2009年7月24日金曜日

直珈琲

 喫茶「サントス」は僕が初めて珈琲を飲んだ店だった。
おばさんは戦争未亡人で、ご主人は「蒼龍」という航空母艦に乗っておられてミッドウェー海戦で戦死されたという。しかしご主人の戦死をどうしても信じることができず、いつか帰ってくると、夫のために喫茶店を始めたという。「珈琲が好きな人で…。塩っぱい海を泳いで帰ってくるのは辛いでしょう。だからいつ帰ってきても美味しい水と珈琲が飲めるようにね……。」

 その頃、父の写真館がある小さな商店街にはそんな境遇の人たちが肩を寄せ合って暮らしていた。「スナック サンボ」の主人はビルマのインパールで、「入船食堂」の長男はニューギニァ、「巽文具青写真」の次男は硫黄島で、「漢方 大山堂」の長女は広島で亡くなられた。大きな悲しみを抱えて、ひっそりと生きる人々の姿を今も覚えている。

 直珈琲も「ひっそり」とした喫茶店である。
直君の精神を具現化した店の佇まいが「ひっそりと上品」。
大きな一枚板のカウンター。
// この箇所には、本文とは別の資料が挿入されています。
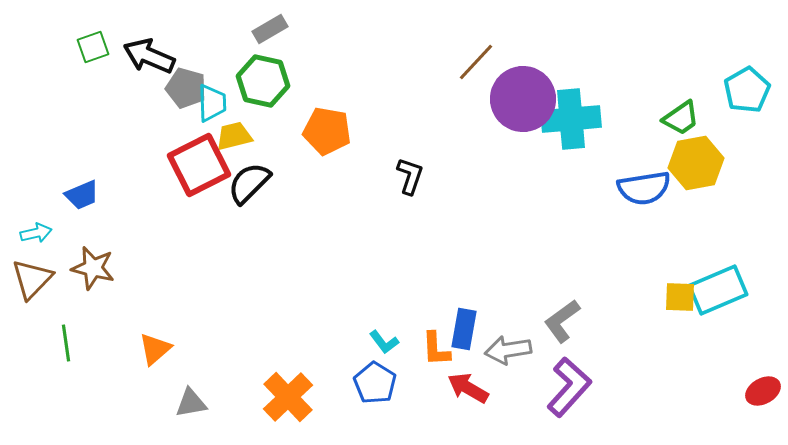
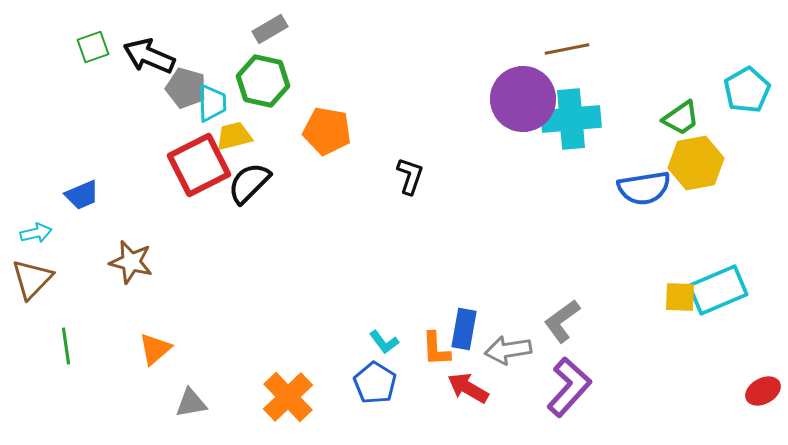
brown line: moved 91 px right, 13 px up; rotated 36 degrees clockwise
brown star: moved 38 px right, 6 px up
green line: moved 3 px down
知らないうちにオーバーラップするように代わる一輪挿しと花。





「ピッツバーグ」
ユージン・スミス先生からいただいた写真。
















ニコンFが買えなくて苦しんでいた頃の珈琲の味がした。




 僕はいつもパプアニューギニァを飲む。
飲んだ瞬間に、写真の修行をしていた若い頃の自分がフラッシュバックで浮かんでくる。進むべき方角もなく、歩き出すための道もない。荒野にポツンと一人……

その頃の僕はどん底に立っていた。学歴も教養も、なにもないひ弱なしょうねんだった。